[EXCERPTED TEXT]
=== Section Start ===

Sonia Hernandez made national headlines a couple of years ago with her kitty cam project by strapping little cameras on 60 pet cats whose Athens owners let them roam outdoors.
Hernandez and graduate student Kerrie Anne Loyd found that most of the time, the Clarke County kitties just laid around, just like they do at home. But nearly half of them spent some time hunting, and quite a few were successful at it.
The cats’ prey included lots of invertebrates such as cicadas and large grasshoppers, along with animals such as the little green lizards called Carolina anoles, little mammals such as chipmunks, and infrequently, birds.
Now Hernandez and her students are into a second phase of kitty cam research — tracking the activities of a feral cat colony on an unnamed Georgia barrier island, cats who are regularly fed by a humans, who bring food to a place where the cats gather — along with foxes and raccoons, who drop by to feed after the cats are through.
At least in this group, the feral cats are more avid hunters than their domesticated relatives, though their analysis is not yet complete.
Of the 31 cats in the barrier island colony, 59 percent hunt, as opposed to 44 percent of the Athens pet cats. The feral cats’ prey is often little frogs, she said.
The percent that hunt may actually be higher. The researchers know that two of the cats don’t hunt, but nine are undetermined, Hernandez told a crowd in Athens’ Little Kings Shuffle Club Thursday night in the latest installment of the popular “Science Cafe” series.
According to one estimate by scientists at the Smithsonian Conservation Biology Institute and the U.S. Fish and Wildlife Service — hotly
disputed by pro-cat organizations — domestic cats kill as many as 3.7 billion birds annually, along with nearly 21 billion mice, voles, chipmunks and other little mammals.
The kitty cam research is also one small aspect of a bigger picture Hernandez described to about 100 listeners — the study of urban wildlife.

=== Section End ===

[INFORMATION SUPPLIED]

=== Section Start ===

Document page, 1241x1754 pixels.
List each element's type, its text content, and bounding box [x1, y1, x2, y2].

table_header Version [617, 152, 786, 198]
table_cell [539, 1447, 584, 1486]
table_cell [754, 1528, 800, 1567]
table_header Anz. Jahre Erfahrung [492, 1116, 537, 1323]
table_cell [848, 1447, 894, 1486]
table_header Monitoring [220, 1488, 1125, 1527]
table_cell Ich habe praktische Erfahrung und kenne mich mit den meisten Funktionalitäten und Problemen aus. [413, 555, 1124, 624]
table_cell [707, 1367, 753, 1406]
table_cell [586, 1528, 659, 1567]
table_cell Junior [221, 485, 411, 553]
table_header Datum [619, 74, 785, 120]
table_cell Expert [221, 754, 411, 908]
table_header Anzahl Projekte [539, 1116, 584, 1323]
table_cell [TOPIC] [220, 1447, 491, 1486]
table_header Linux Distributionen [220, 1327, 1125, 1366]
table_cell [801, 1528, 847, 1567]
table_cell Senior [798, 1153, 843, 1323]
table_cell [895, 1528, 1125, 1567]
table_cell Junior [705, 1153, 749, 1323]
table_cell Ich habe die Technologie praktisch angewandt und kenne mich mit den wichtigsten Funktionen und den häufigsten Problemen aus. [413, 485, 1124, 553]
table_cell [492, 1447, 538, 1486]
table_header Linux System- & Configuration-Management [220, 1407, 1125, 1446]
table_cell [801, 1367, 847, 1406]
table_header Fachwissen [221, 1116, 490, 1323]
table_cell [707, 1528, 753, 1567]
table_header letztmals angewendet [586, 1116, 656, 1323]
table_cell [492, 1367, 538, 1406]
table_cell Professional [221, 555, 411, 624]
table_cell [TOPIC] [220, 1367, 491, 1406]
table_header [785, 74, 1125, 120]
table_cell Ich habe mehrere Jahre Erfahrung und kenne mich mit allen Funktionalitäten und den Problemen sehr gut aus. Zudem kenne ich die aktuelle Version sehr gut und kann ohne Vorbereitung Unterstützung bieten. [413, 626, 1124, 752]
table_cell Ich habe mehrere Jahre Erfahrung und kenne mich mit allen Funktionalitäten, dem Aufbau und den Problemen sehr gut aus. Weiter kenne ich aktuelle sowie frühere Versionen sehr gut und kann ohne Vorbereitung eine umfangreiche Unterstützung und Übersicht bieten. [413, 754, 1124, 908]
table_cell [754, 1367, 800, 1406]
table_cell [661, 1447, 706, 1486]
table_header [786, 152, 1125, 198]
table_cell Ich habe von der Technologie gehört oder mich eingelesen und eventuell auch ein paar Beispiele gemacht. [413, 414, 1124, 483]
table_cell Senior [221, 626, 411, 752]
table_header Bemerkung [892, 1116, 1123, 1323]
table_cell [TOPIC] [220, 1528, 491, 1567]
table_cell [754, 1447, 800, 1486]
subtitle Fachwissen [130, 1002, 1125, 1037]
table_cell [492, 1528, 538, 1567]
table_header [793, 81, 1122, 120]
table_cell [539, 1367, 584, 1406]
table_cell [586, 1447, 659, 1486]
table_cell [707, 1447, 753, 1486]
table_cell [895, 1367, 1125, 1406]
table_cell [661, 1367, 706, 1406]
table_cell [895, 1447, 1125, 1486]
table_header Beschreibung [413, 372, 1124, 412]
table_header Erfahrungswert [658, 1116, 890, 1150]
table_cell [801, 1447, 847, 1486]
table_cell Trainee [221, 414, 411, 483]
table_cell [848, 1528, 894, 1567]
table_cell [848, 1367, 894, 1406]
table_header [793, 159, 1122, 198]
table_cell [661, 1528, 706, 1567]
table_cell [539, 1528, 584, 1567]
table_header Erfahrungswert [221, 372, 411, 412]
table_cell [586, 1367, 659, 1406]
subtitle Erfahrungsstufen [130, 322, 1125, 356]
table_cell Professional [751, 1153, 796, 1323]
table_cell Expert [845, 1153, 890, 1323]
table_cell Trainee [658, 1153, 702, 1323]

=== Section End ===

[THE TASK] Pick up the article on the kitty cam research where it stops, continuing after its last sentence.

[ANSWER AREA]
When people grow up in cities, as an increasing proportion of humans do, it’s easy to lose touch with nature. But urban wildlife can be an important bridge, she told the crowd in Little Kings.
“Any opportunity we can create for people to connect with nature in an urban environment is im
portant,” said Hernandez, who holds a joint appointment to the University’s Warnell School of Forestry and Natural Resources and the Southeastern Cooperative Wildlife Disease Study, a unit of the College of Veterinary Medicine.
Some wild creatures area moving to the city, just like the worldwide human shift from the country to the city.
Coyotes have worked their way east and south, and are now common in Georgia, including Athens; armadillos root in our gardens, and deer roam through Athens, as do opossums, raccoons and smaller creatures such as chipmunks. Feral hogs, a widespread pest in farm and forest, are now also turning up in suburban environments in the South, according to researchers at Clemson University. In Miami, feral chickens disturb the early morning calm.
Even the iconic bird of the Everglades, the white ibis, is moving into town in South Florida.
Hernandez and her group are now studying some of those south Florida birds, who turn into beggars when they come into town.
“They sit around and wait for handouts,” she said.
Hernandez and graduate student Catie Welch are interested to know how moving to the city changes life for the birds. Is there a cost to them, for example when they move to a diet that’s more stale bread than wild-caught fish? Is there a health cost, such as increase disease transmission, to the birds’ increasing population densities and closer contact with humans and other animals? Are they more likely to be infected with salmonella, a top cause of diarrheal disease in birds?
And what are the effects when their range is diminished — when they don’t migrate or roam so much anymore?
In the wild, ibises move many miles in a day, she said.
In town, they appear to move less and be under more stress than wild birds; the urban birds have increased stress hormones, and poorer immune function, an indication that poor food, poor water, close contact with humans and other factors may take a toll.
Hernandez will know more about the ibises in a few years. This fall she will begin a new, five-year study that will include larger groups of birds, some in city habitats, and some that live in wild areas. With larger sample sizes and stronger research methods, she hopes to get more definitive data about the two groups’ differences.